Records shown =>
=-=-=
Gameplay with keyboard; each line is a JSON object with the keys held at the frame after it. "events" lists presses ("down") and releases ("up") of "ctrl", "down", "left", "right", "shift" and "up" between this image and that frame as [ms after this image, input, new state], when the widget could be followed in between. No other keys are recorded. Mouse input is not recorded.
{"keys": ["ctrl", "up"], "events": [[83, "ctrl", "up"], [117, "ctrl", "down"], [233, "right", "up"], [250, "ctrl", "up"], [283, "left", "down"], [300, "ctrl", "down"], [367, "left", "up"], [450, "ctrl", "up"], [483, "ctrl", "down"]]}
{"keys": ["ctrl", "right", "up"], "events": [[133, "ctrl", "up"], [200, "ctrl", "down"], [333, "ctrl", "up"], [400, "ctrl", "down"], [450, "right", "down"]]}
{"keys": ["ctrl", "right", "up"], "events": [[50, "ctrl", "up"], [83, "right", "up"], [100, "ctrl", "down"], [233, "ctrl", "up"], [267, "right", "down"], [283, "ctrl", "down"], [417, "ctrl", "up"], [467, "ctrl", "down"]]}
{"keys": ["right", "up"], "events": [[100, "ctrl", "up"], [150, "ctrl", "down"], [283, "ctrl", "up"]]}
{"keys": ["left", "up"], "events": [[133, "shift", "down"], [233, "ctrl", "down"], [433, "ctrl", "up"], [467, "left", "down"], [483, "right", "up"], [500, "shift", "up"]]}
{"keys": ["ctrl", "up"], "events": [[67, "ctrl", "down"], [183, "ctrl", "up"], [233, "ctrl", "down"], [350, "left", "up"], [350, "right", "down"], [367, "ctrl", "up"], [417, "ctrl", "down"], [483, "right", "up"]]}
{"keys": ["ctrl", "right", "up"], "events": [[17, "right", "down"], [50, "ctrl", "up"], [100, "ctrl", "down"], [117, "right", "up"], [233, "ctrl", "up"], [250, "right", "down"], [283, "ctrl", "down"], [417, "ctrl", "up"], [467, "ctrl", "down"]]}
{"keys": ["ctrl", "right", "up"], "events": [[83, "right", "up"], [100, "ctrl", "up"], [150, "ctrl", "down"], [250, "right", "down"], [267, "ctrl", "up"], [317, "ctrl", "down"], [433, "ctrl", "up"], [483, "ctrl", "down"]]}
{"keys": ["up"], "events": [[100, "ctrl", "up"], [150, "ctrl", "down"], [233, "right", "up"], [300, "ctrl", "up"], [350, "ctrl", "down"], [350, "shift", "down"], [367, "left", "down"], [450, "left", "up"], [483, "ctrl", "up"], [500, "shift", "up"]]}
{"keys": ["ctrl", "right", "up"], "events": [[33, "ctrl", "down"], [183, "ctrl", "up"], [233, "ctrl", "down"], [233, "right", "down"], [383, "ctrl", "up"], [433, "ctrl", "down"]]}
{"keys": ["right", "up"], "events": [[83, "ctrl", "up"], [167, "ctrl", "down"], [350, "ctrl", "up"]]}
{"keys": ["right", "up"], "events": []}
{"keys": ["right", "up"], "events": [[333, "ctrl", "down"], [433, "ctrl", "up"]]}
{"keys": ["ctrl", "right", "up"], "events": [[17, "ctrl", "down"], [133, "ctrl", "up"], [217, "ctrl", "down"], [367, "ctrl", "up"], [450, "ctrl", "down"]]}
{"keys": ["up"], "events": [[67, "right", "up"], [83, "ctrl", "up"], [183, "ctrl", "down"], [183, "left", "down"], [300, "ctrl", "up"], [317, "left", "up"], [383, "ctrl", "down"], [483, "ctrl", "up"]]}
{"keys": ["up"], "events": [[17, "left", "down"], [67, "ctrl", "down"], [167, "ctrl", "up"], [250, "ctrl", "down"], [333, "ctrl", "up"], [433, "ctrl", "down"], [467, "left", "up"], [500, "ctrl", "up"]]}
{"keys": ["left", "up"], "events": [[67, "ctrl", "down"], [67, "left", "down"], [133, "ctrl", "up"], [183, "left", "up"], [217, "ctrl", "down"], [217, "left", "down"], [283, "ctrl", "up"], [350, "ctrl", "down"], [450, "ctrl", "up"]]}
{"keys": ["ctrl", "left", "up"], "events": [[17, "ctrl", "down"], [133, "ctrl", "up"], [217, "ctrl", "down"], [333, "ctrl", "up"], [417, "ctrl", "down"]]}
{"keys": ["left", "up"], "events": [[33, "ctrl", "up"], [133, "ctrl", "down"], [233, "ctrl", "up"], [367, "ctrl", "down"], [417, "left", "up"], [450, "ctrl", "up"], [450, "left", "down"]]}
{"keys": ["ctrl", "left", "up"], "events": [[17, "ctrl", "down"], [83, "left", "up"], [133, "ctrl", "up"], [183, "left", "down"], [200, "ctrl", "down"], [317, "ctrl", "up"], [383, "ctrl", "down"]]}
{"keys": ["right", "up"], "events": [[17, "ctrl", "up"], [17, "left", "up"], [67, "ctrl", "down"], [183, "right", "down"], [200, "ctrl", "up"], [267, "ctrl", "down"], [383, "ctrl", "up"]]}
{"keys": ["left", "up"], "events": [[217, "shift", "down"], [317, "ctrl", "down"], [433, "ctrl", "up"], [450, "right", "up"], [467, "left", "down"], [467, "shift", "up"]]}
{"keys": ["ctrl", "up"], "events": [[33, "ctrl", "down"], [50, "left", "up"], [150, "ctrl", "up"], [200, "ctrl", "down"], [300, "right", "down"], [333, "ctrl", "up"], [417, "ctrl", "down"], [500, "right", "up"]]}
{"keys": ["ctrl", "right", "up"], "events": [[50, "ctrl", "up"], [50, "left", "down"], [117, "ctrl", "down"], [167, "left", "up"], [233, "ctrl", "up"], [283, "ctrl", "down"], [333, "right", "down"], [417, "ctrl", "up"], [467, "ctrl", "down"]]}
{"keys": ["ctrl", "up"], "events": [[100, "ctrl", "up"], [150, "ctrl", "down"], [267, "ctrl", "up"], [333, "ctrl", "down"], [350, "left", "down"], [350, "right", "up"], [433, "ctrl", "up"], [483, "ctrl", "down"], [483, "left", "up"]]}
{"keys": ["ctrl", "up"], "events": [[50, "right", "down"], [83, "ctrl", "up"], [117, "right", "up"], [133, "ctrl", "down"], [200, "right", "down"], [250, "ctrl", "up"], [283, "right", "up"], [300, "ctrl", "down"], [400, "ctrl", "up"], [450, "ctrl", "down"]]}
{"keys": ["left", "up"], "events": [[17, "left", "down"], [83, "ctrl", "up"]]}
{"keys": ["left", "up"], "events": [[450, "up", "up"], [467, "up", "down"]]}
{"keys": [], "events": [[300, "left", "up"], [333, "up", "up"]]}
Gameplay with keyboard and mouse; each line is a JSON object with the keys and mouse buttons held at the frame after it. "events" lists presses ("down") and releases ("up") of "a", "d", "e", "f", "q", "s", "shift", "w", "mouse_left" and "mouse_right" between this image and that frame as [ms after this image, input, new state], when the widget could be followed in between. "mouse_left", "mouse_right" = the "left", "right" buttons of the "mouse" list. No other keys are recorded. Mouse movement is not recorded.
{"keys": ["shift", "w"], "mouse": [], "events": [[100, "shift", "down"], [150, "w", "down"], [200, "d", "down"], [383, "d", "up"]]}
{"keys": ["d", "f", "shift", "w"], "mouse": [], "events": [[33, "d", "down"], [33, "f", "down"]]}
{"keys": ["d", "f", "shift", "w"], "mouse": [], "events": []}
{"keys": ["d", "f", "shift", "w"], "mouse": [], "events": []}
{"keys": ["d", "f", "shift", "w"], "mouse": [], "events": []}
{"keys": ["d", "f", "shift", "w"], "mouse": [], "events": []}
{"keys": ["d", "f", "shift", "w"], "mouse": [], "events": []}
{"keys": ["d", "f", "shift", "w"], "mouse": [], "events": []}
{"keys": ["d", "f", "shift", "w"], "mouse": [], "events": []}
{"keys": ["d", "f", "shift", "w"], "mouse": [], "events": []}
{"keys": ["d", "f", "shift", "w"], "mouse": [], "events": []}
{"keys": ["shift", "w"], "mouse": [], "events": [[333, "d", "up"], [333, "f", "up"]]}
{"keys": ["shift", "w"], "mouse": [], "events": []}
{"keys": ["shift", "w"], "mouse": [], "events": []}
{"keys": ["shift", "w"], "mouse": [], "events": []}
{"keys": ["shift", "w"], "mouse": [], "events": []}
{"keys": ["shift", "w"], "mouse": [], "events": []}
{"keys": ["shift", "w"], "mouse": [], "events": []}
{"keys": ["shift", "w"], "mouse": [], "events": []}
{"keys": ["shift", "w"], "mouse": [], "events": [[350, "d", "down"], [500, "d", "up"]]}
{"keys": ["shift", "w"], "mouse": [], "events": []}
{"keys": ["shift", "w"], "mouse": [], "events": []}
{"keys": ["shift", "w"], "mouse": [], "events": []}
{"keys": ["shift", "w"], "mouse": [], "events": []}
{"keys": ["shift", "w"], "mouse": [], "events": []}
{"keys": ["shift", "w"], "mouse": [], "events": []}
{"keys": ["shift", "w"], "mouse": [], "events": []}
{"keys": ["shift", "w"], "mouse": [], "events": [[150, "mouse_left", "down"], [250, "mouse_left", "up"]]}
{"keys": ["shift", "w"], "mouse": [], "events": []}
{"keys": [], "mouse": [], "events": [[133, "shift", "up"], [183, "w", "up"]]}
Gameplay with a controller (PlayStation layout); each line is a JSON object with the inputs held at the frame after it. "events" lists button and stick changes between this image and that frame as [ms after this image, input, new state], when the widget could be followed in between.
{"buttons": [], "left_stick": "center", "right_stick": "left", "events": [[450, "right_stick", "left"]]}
=-=-=
Count every line in the listing that holds the word "buttons". Report the count and nothing else.

2